Chapter 14 Guidance on answering the questions in the book

Elements of defamation

Question 1

When may a defendant be liable for a statement which is not directly defamatory of the claimant but from which the claimant alleges a defamatory inference may be drawn?


  • In some cases, words innocuous in themselves may bear another meaning which causes them to become defamatory. An ‘innuendo’ is the term used to describe words that are not defamatory in their natural and ordinary meaning but which may have a hidden meaning when put into context.
  • True (or legal) innuendo: in Tolley v Fry (1931) the House of Lords found that words which were totally innocent in their ordinary meaning transformed into a defamatory statement because of the extrinsic facts known to those to whom it was made. In Cassidy v Daily Mirror Newspapers Ltd (1929) the majority of the Court of Appeal held that the publication was capable of a defamatory meaning as it conveyed to reasonably minded people an aspersion on the claimant’s moral character.
  • False (or popular) innuendo: a false innuendo is where a defamatory inference can be drawn from the words themselves in their natural and ordinary meaning. The court does not have to be informed of any extrinsic facts to draw this inference.
  • In Lewis v Daily Telegraph (1964) Lord Reid pointed out that there is a great difference between saying that a man has behaved in a suspicious manner and saying that he is guilty of an offence. In considering the task of deciding how a reasonable person would view a statement containing a range of possible meanings, he said: “What the ordinary man, not avid for scandal, would read into the words complained of must be a matter of impression. I can only say that I do not think that he would infer guilt of fraud merely because an inquiry is on foot.”

Question 2

The Morning Star featured a story about Rory, the manager of an animal rescue centre, claiming that the centre is facing ruin because of his financial mismanagement. Even though the Morning Star published a prominent apology four days later, Rory has discovered that one of the centre’s donors has withdrawn its annual donation but refused to disclose the reason for this.

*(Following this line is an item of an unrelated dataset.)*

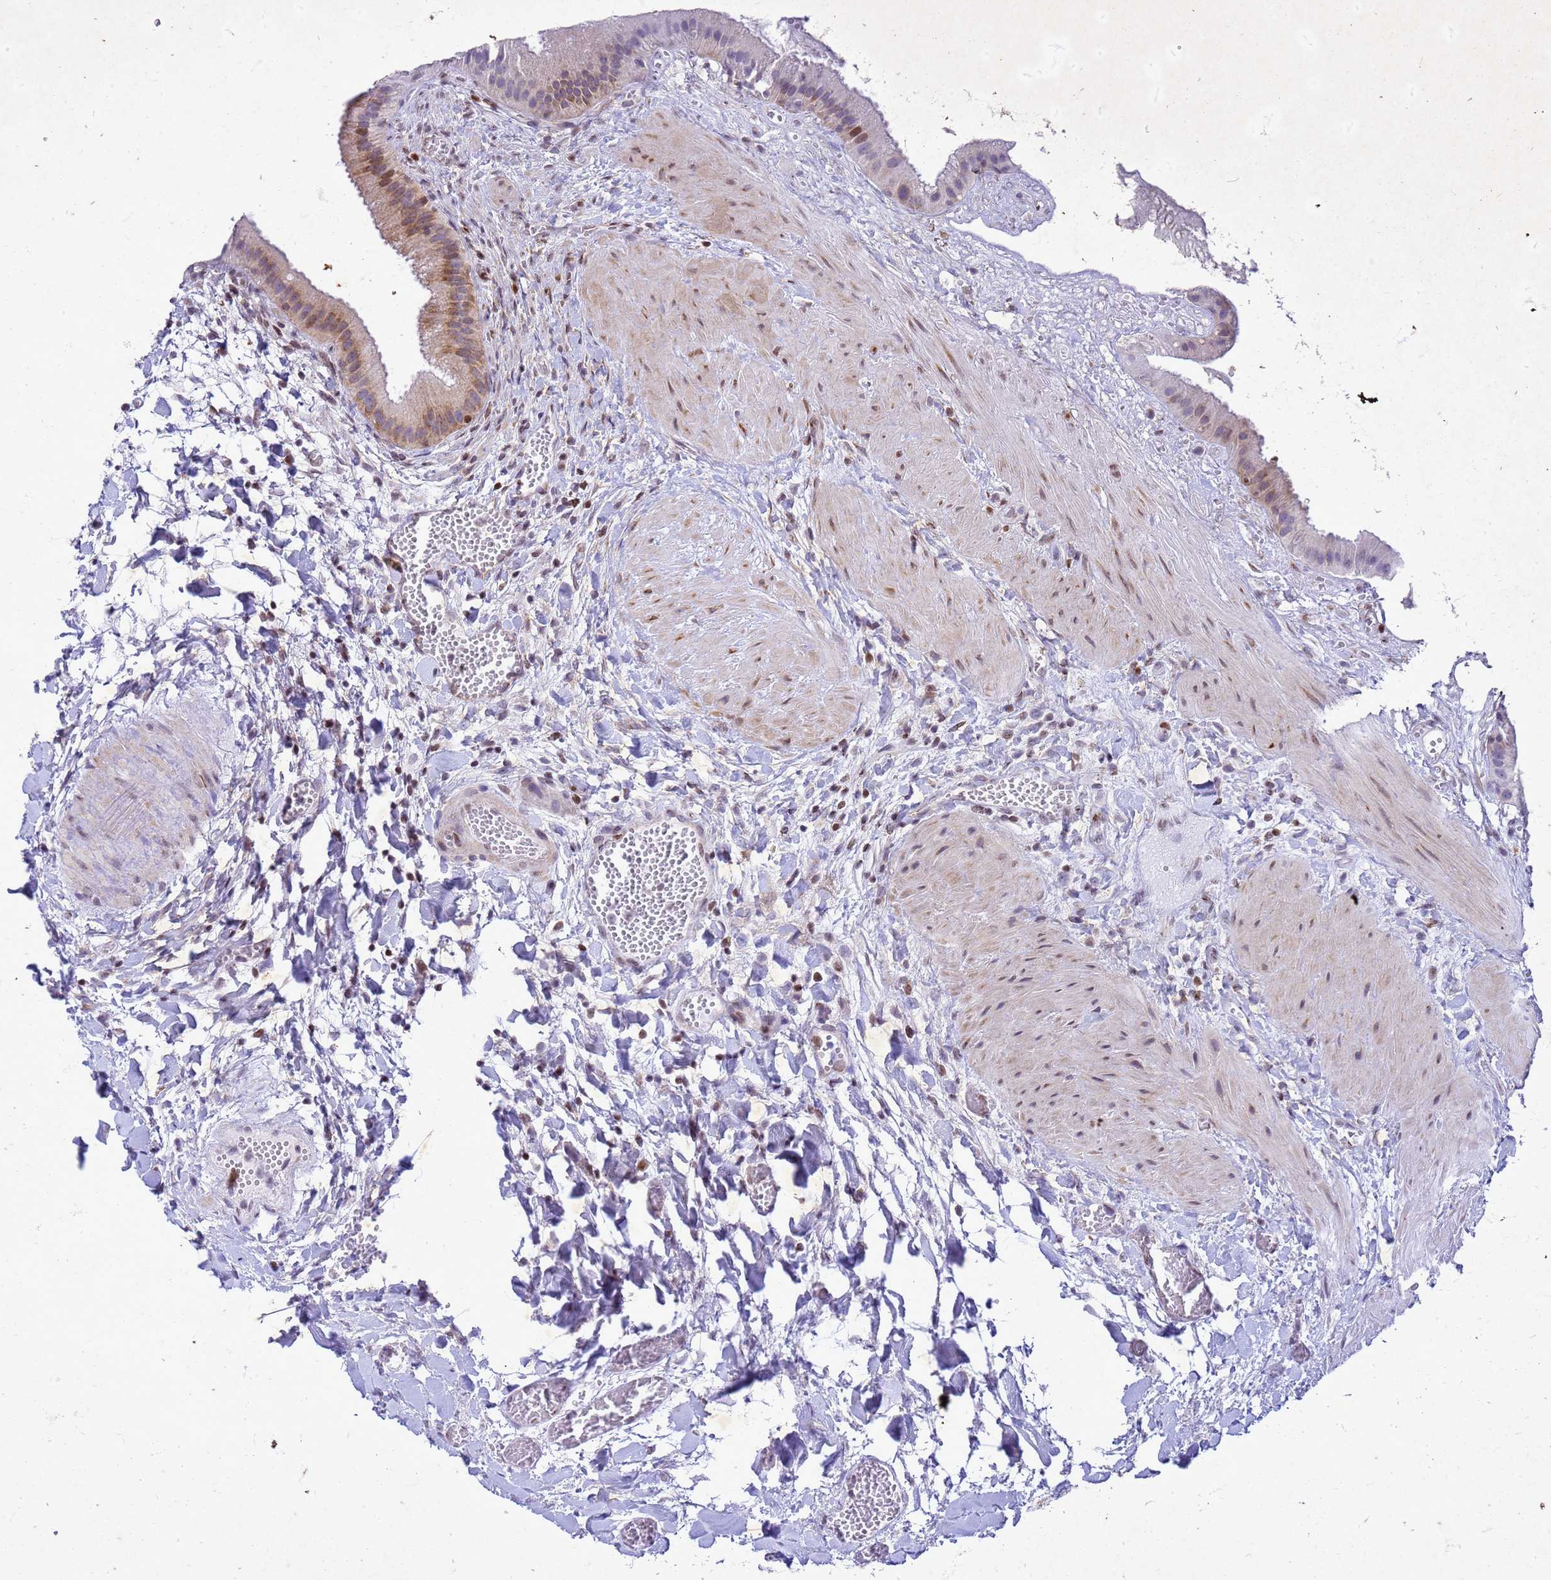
{"staining": {"intensity": "moderate", "quantity": "25%-75%", "location": "cytoplasmic/membranous,nuclear"}, "tissue": "gallbladder", "cell_type": "Glandular cells", "image_type": "normal", "snomed": [{"axis": "morphology", "description": "Normal tissue, NOS"}, {"axis": "topography", "description": "Gallbladder"}], "caption": "A medium amount of moderate cytoplasmic/membranous,nuclear expression is appreciated in about 25%-75% of glandular cells in benign gallbladder.", "gene": "COPS9", "patient": {"sex": "male", "age": 55}}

What is the likely effect of the apology on any potential claim in defamation which Rory may consider?



  • Defamation consists of the ‘publication’ of a statement bearing a ‘defamatory’ meaning which ‘refers’ to the claimant. There is no exhaustive definition of what makes a statement defamatory and various tests applied by the courts have proved unsatisfactory. The Defamation Act 2013 (which does not replace the existing law; some of its key provisions are already established in case law) provides that only cases involving ‘serious harm’ to the claimant’s reputation can be brought.
  • In Cooke v MGN Ltd (2014) the statements published in the article would have been defamatory under the old common law but on the Sunday following the publication, the newspaper published a prominent apology. The effect of the swift apology was found to eradicate or at least minimize any negative impression of the claimants created by the original article. In these circumstances the court held that the statement had failed to meet the serious harm threshold under s 1(1) of the 2013 Act. See Lachaux v Independent Press (2019) which clarifies the effect of s.1.
  • The question as to whether the animal rescue centre is a body that trades for profit needs to be considered. The scope for companies to sue for reputational damage is significantly limited by the Defamation Act 2013, section 1(2) which provides that harm to the reputation of a body that trades for profit is not ‘serious harm’ unless it has caused or is likely to cause that body serious financial loss.